▼
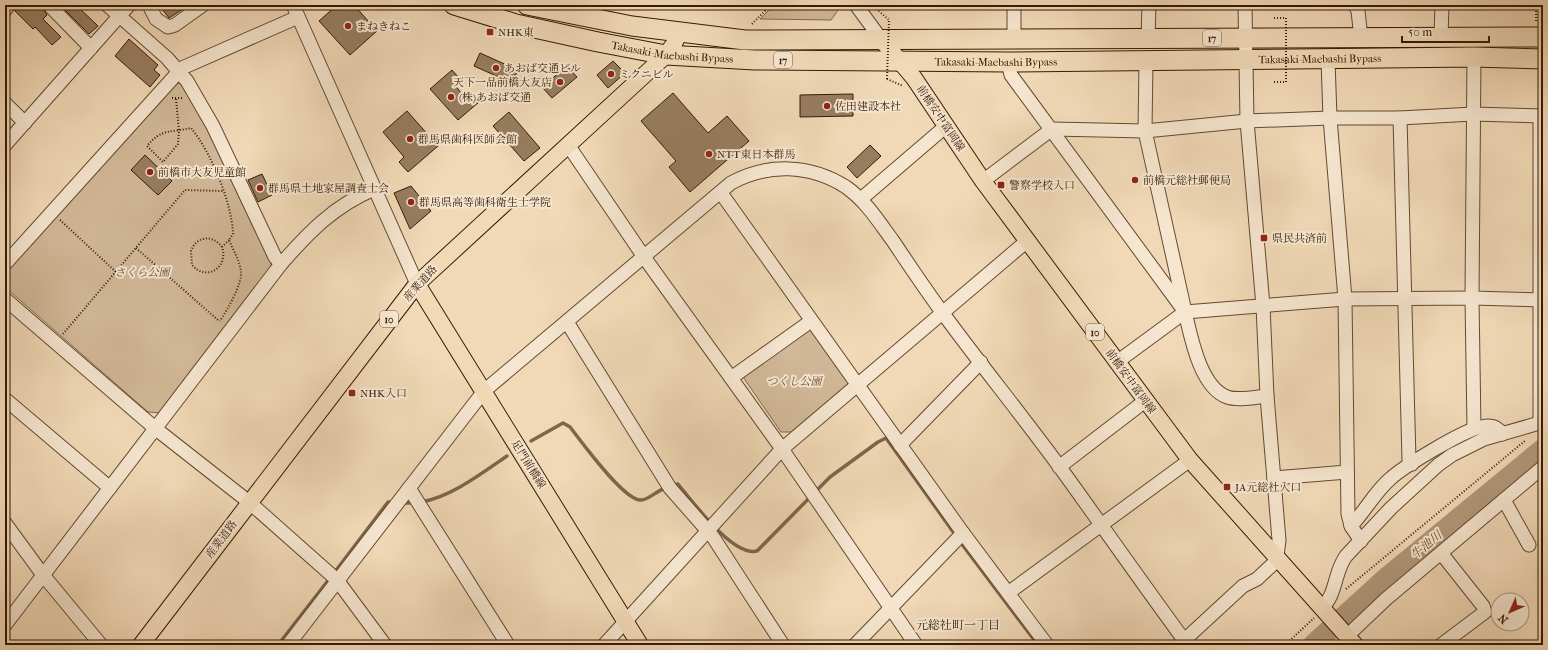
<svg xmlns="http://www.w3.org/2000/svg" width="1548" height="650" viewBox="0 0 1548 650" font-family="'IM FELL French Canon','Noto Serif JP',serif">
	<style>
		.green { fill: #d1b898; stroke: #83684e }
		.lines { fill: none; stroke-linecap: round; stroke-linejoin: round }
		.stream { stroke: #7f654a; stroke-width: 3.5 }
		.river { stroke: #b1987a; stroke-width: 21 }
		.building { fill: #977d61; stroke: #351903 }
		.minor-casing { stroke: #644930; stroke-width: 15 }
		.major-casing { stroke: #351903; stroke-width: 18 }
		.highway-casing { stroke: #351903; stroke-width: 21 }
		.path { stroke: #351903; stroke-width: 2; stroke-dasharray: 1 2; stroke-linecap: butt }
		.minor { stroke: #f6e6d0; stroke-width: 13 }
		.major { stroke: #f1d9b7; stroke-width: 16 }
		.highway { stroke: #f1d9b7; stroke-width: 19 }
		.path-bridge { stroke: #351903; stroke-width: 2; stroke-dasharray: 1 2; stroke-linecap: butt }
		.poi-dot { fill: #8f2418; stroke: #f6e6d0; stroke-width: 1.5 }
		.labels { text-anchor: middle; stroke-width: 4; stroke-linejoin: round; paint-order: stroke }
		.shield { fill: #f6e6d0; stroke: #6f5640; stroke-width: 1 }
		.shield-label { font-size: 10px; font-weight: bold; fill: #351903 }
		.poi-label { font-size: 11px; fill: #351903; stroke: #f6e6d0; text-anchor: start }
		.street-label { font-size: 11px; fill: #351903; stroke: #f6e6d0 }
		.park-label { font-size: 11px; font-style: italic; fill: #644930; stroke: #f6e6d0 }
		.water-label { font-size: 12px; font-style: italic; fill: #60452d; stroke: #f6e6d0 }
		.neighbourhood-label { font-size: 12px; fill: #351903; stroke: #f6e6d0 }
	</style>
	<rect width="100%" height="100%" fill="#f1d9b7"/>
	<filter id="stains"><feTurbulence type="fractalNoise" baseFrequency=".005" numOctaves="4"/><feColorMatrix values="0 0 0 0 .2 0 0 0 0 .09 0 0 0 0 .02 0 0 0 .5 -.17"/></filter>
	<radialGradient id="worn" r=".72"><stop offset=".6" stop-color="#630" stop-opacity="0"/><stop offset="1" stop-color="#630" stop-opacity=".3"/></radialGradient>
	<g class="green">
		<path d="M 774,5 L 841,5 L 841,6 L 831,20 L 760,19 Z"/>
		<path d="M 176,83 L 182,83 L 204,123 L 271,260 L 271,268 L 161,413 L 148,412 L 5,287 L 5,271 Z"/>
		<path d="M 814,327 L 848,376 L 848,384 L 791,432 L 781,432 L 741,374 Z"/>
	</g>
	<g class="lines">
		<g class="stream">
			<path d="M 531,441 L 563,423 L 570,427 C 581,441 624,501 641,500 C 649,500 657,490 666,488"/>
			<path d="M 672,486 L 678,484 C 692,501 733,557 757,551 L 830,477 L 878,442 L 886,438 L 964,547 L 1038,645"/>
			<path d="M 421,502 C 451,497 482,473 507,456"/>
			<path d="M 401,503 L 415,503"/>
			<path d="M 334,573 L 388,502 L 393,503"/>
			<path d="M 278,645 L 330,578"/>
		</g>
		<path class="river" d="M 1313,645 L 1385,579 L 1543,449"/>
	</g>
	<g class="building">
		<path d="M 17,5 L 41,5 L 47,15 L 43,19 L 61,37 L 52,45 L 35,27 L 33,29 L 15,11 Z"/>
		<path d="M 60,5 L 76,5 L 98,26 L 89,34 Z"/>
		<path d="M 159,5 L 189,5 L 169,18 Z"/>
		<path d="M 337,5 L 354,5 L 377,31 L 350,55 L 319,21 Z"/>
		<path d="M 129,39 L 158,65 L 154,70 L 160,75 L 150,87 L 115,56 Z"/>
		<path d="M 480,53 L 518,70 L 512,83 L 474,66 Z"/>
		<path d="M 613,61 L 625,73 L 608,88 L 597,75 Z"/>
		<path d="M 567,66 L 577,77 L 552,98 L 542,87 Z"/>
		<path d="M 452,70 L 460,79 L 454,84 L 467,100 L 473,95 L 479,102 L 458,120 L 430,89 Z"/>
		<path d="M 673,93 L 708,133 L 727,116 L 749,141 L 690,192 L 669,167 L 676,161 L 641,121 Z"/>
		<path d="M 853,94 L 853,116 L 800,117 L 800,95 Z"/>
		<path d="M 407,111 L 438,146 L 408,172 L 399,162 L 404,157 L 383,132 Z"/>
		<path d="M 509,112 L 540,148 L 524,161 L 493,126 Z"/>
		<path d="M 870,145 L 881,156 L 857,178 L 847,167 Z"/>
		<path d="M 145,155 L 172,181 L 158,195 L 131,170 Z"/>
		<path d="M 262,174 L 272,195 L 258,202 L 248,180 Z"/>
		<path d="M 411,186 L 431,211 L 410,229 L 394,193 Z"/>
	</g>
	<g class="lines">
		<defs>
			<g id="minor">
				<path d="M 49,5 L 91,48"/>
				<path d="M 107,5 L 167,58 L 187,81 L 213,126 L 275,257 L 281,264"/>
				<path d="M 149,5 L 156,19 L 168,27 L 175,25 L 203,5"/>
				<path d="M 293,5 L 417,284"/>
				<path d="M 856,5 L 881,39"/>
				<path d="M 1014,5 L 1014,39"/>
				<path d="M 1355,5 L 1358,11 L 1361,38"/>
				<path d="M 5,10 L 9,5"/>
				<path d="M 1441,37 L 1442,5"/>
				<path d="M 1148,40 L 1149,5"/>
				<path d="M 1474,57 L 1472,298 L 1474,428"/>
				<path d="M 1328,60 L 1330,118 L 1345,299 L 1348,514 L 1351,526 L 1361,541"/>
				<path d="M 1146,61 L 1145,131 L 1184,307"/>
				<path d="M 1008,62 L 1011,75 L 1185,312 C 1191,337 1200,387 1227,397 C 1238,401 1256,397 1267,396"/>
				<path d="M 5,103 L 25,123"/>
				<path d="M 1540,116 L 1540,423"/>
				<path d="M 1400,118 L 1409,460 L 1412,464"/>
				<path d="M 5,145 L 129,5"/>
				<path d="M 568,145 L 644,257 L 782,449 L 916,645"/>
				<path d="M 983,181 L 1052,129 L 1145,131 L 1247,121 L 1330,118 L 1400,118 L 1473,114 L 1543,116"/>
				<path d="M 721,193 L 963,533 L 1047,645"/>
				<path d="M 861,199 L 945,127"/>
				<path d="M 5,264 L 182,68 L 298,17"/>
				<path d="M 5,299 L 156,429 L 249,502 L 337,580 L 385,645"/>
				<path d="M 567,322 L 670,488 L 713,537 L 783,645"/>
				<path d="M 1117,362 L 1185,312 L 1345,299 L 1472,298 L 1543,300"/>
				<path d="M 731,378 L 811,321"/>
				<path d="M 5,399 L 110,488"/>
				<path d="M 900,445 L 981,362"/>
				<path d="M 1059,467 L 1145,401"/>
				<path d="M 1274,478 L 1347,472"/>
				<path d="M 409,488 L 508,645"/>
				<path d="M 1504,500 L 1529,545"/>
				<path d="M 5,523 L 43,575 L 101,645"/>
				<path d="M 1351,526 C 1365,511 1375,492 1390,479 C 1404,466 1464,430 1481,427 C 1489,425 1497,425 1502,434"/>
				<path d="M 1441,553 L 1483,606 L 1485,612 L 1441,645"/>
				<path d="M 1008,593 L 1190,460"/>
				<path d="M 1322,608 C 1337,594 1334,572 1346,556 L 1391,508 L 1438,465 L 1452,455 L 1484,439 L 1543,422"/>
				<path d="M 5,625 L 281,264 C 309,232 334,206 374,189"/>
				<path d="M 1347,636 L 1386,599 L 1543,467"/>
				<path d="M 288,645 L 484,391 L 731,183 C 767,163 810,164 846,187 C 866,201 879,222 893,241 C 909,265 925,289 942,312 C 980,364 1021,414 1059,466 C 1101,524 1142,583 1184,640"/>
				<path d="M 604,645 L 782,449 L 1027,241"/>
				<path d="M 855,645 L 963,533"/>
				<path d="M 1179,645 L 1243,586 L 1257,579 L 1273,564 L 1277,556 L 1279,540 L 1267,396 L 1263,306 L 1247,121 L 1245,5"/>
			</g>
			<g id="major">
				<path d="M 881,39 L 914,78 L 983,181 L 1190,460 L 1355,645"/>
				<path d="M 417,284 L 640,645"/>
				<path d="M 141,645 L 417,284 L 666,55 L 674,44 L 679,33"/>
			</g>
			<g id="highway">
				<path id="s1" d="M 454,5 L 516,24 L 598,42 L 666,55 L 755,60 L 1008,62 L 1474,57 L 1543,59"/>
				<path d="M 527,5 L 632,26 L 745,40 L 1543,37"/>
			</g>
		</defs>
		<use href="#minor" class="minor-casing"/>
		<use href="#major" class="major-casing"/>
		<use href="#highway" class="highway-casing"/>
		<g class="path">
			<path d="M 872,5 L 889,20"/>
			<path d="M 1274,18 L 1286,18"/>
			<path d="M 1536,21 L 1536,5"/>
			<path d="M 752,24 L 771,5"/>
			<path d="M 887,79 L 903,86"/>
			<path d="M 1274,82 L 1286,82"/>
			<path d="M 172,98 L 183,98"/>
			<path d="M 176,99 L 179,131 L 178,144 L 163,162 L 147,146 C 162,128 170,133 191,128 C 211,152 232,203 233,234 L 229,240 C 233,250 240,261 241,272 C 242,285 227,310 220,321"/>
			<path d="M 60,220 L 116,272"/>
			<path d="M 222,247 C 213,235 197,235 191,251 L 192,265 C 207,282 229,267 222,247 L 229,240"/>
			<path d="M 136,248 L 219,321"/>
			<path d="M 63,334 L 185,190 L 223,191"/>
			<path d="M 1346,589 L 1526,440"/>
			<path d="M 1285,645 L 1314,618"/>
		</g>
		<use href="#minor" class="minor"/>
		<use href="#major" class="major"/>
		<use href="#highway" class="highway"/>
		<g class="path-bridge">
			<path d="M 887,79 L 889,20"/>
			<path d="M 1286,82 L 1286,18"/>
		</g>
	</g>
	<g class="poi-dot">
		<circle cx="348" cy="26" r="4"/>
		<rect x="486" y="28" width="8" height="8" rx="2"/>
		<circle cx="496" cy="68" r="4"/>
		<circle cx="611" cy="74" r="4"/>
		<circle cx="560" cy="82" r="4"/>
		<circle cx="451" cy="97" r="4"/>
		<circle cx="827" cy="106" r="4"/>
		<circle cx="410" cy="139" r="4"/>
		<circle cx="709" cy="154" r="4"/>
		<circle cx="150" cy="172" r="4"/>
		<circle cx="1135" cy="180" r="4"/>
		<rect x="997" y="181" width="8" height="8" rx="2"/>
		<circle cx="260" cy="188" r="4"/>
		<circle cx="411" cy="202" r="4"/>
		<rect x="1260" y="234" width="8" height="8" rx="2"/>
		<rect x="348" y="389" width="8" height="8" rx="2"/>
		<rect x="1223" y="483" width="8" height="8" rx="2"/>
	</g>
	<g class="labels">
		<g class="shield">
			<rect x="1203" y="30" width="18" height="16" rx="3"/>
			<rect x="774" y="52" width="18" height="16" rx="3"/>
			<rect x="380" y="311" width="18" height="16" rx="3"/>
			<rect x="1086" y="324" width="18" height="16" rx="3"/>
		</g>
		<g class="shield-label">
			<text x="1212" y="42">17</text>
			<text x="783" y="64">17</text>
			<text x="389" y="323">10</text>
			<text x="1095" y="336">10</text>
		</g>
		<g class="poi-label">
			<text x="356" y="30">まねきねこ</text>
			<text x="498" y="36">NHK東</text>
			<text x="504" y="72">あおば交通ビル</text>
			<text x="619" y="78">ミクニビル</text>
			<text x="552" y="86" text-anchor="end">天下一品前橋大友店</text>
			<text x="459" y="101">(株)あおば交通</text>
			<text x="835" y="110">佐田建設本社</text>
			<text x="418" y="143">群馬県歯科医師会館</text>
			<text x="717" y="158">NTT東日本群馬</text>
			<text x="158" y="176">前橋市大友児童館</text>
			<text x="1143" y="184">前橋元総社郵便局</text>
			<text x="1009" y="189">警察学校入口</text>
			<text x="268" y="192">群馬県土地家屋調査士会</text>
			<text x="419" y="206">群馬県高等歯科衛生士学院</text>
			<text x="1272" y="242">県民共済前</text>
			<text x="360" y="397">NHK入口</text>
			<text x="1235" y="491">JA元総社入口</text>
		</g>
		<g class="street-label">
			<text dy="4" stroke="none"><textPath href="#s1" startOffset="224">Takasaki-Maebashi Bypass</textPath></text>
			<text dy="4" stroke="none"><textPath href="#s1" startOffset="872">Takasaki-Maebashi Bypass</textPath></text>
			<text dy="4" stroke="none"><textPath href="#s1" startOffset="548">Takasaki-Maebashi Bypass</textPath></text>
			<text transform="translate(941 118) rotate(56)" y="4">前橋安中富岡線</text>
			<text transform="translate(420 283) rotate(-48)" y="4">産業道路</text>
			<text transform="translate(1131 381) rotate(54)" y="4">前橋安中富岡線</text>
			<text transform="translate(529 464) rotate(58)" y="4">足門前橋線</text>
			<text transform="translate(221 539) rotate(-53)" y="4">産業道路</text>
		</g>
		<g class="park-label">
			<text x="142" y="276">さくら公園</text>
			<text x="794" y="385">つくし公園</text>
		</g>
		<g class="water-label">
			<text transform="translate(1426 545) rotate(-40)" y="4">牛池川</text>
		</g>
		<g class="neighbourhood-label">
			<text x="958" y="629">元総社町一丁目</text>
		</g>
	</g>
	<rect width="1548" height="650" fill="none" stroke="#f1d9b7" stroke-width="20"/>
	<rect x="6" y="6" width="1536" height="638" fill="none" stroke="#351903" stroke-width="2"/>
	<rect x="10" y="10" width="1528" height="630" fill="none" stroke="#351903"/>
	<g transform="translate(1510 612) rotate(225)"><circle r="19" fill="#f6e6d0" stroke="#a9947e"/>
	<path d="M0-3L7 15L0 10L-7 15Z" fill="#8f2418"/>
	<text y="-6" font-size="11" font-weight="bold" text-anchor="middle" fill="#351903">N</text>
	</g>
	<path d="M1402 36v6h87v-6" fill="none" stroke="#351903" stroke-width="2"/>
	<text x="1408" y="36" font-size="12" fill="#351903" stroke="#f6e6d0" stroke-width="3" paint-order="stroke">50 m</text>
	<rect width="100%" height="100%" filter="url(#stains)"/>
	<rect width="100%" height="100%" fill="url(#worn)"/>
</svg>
▲
▶ AIM OF THE TASK: Count the lines in these records that hold the string "middle". Only the number is wanted.

▶ WRITTEN SOLUTION: 2